Türkiye Rüzgar Enerjisi Birliği Başkanı İbrahim Erden, bu yıl “Rüzgârın Yüzyılı” temasıyla düzenlenen 12. Türkiye Rüzgar Enerjisi Kongresi’nde (TÜREK 2023) yaptığı açılış konuşmasında, Türkiye’nin son 20 yılda fosil ve ithal kaynaklara bağımlılığını azaltarak enerjide bağımsızlığı sağlamak üzere atılım yaptığını söyledi.
Türkiye’nin enerji serüveninin 1923’ten bugüne üç önemli aşamayı kapsadığını belirten Erden, kalkınma ve sanayileşme hamlelerinin geçen bir asrın sonunda Türkiye’yi dünyanın en büyük 20 ekonomisi arasına taşıdığını dile getirdi.
Türkiye’nin kalkınma hamlelerinin itici gücünün enerji olduğunu belirten Erden, “Bugün 106 bin MW kurulu güce sahip Türkiye enerji sektörü, bu uzun yüzyılda zorlu süreçlerden geçmiş ve dünya genelinde bugün ulaştığı güçlü pozisyonunu özellikle, yüzünü son dönemde yenilenebilir enerjiye dönerek sağlamlaştırmıştır.” diye konuştu.

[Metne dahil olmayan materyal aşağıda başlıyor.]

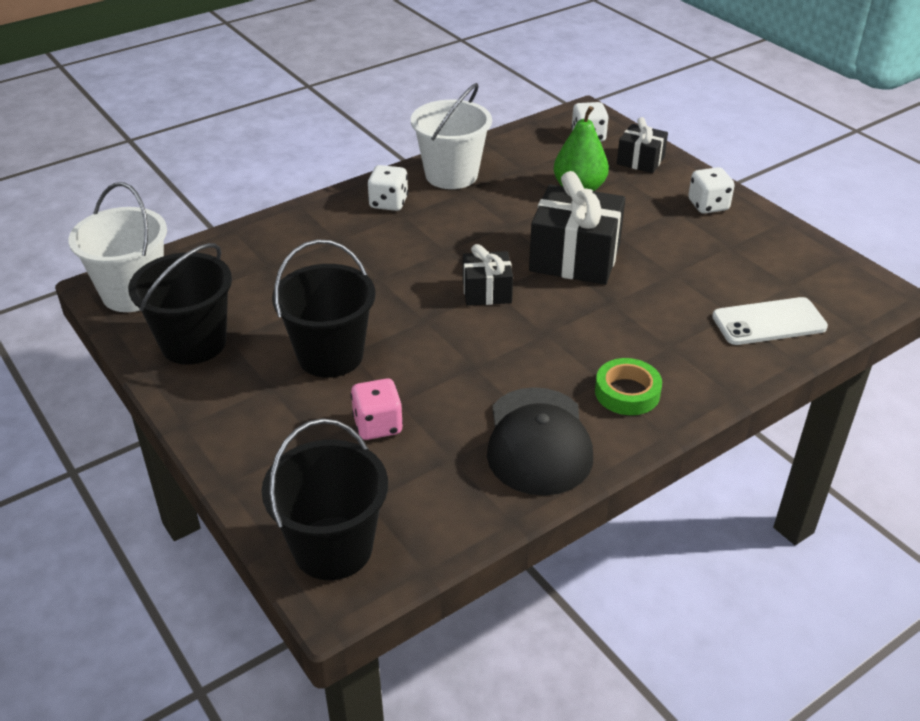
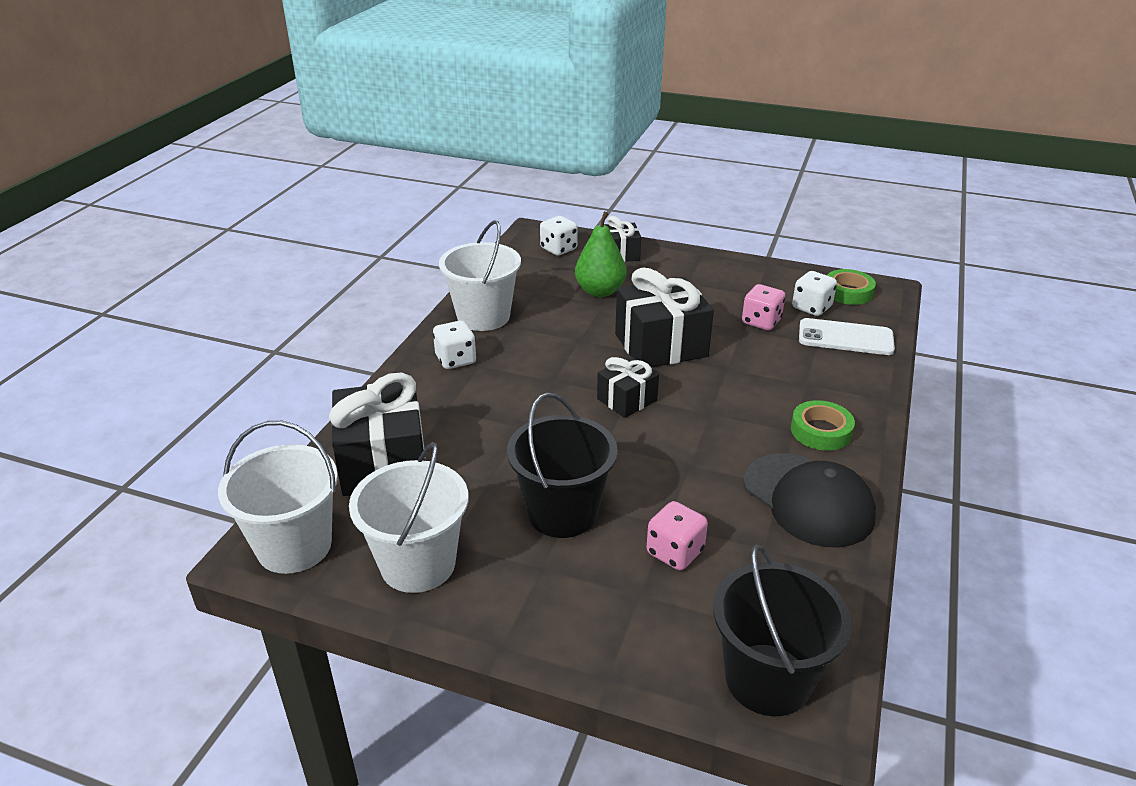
camera: 35 degrees left, 5 degrees down
(193, 343) = (418, 564): black bucket -> white bucket
(250, 260) = (383, 462): none -> black gift
(700, 274) = (761, 322): none -> pink dice
(708, 205) = (706, 270): white dice -> white dice (811, 308)
(769, 322) = (845, 338): white phone -> white phone turned 60 degrees clockwise
(834, 280) = (848, 292): none -> green tape

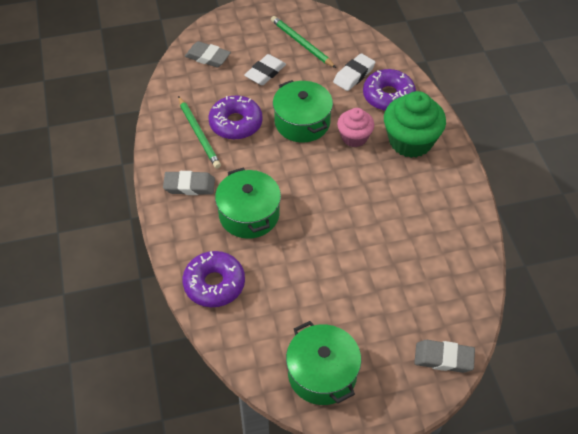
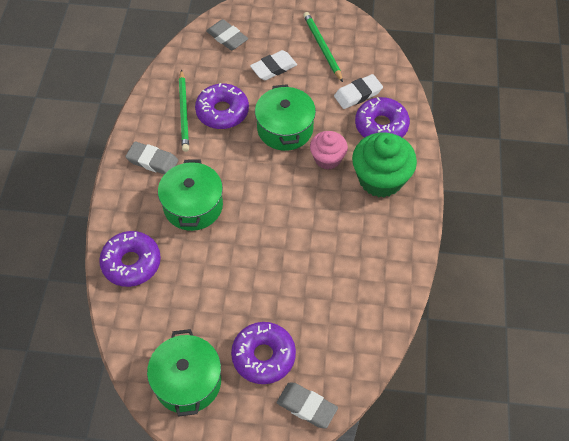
camera: 20 degrees right, 5 degrees up
(382, 327) = (263, 356): none -> purple donut

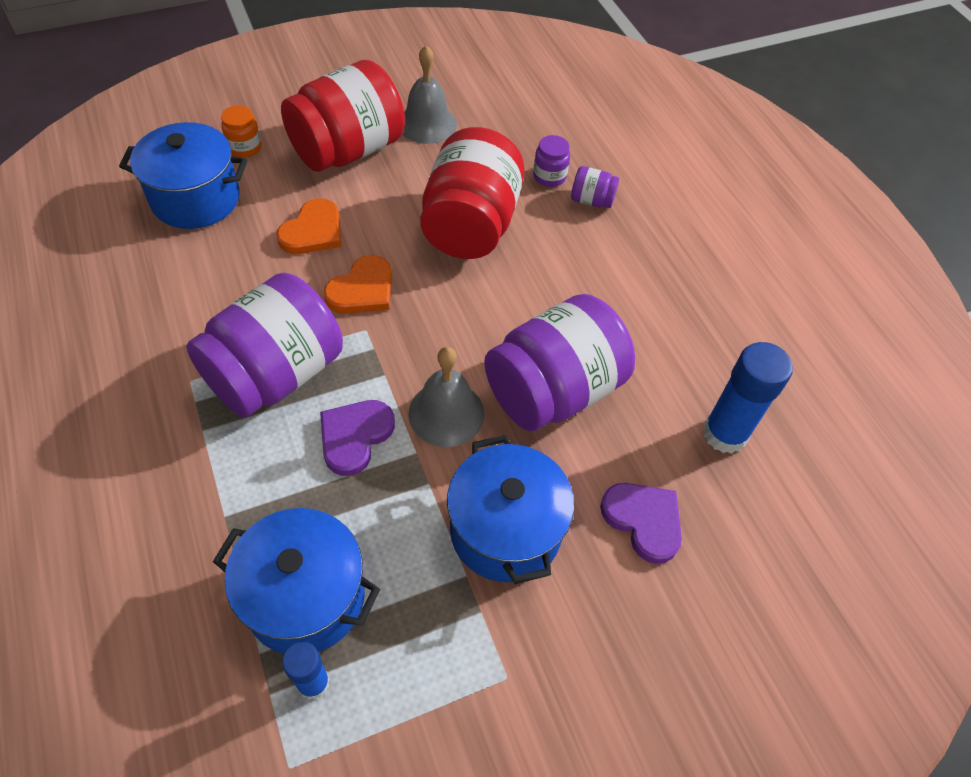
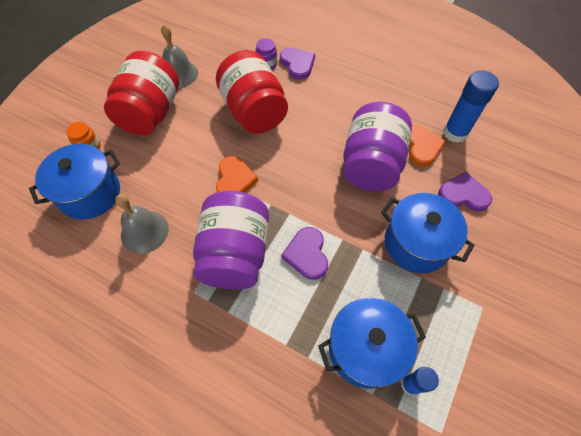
camera: 35 degrees left, 5 degrees up
(313, 231) = (177, 167): orange heart -> orange heart (422, 146)
(446, 413) = (336, 210): grey bell -> grey bell (144, 231)
(591, 200) = (297, 64): purple jar -> purple heart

Erden, rüzgâr sektöründe gelinen noktanın önemine dikkati çekerek, şunları kaydetti:
“Ülkemizde an itibarıyla 30 bin MW’a yakın kapasite tahsisi yapılmış durumda. Mevcut kapasiteler ve önümüzdeki yıllarda Ulusal Enerji Planı çerçevesinde açıklanmasını beklediğimiz deniz üstü rüzgâr kapasitelerini de dikkate alırsak, gelecek dönemde proje kapasitemiz 35 bin MW’lara, kurulu gücümüzü de bunlarla beraber düşünürsek aslında 45 bin MW’lara ulaşma potansiyeline sahiptir. Dolayısıyla 2035 yılına kadar geçecek sürede Ulusal Enerji Planı’nda bahsi geçen 29 bin 600 MW hedefini aşacak çok daha büyük bir potansiyelimiz olduğunu görüyoruz.”
“Cumhuriyet’in 100. yılının rüzgâr yüzyılı olmasını istiyoruz”
WindEurope Üst Yöneticisi (CEO) Giles Dickson da Avrupa’da tüketilen elektriğin yüzde 17’sinin rüzgâr enerjisinden karşılandığını belirterek, “Avrupa Birliği (AB) bundan çok daha fazlasını istiyor. Avrupa’da tükettiğimiz elektriğin çoğunluğunun rüzgârdan karşılanmasını istiyorlar. Avrupa’daki politikacıların istediği bir şey daha var, o da tüm bu rüzgâr enerjisinin Avrupa’da yapılması.” değerlendirmesini yaptı.
Dickson, her rüzgâr türbini inşasında ortalama 13 milyon avro değerinde ekonomik katkı sağladıklarını ifade ederek, “Bu ekonomik faydaların Avrupa dışına aktarılması kolektif çıkarlarımıza uygun değildir. Rüzgâr enerjisinin kullanımı gittikçe yaygınlaşıyor. Söz konusu teknoloji, Avrupa topraklarının yüzde 2’sini ve denizinin yüzde 3’ünü kaplayacak.” değerlendirmesinde bulundu.
Avrupa’nın Çin’e bağımlılığını azaltması gerektiğinin altını çizen Dickson, “Avrupa, rüzgâr enerjisi sektöründe Çin’e olan bağımlılığını azaltmak için Türkiye’den destek alabilir.” dedi.
Dickson, Avrupalı diplomatların rüzgâr enerjisinin gelişmesi için gösterdikleri üstün çaba için Türkiye’ye minnettar olduğunu dile getirerek, “AB, rüzgâr enerjisinin yaygınlaşmasına yardımcı olmak için Türkiye’yi bekliyor. Aynı zamanda ülkenizde rüzgârın yaygınlaşmasındaki iddialı hedeflerinizde size yardımcı olmak için AB’ye güvenebilirsiniz. Cumhuriyet’in 100. yılının aynı zamanda gerçekten rüzgâr yüzyılı olmasını istiyoruz.” ifadelerini kullandı.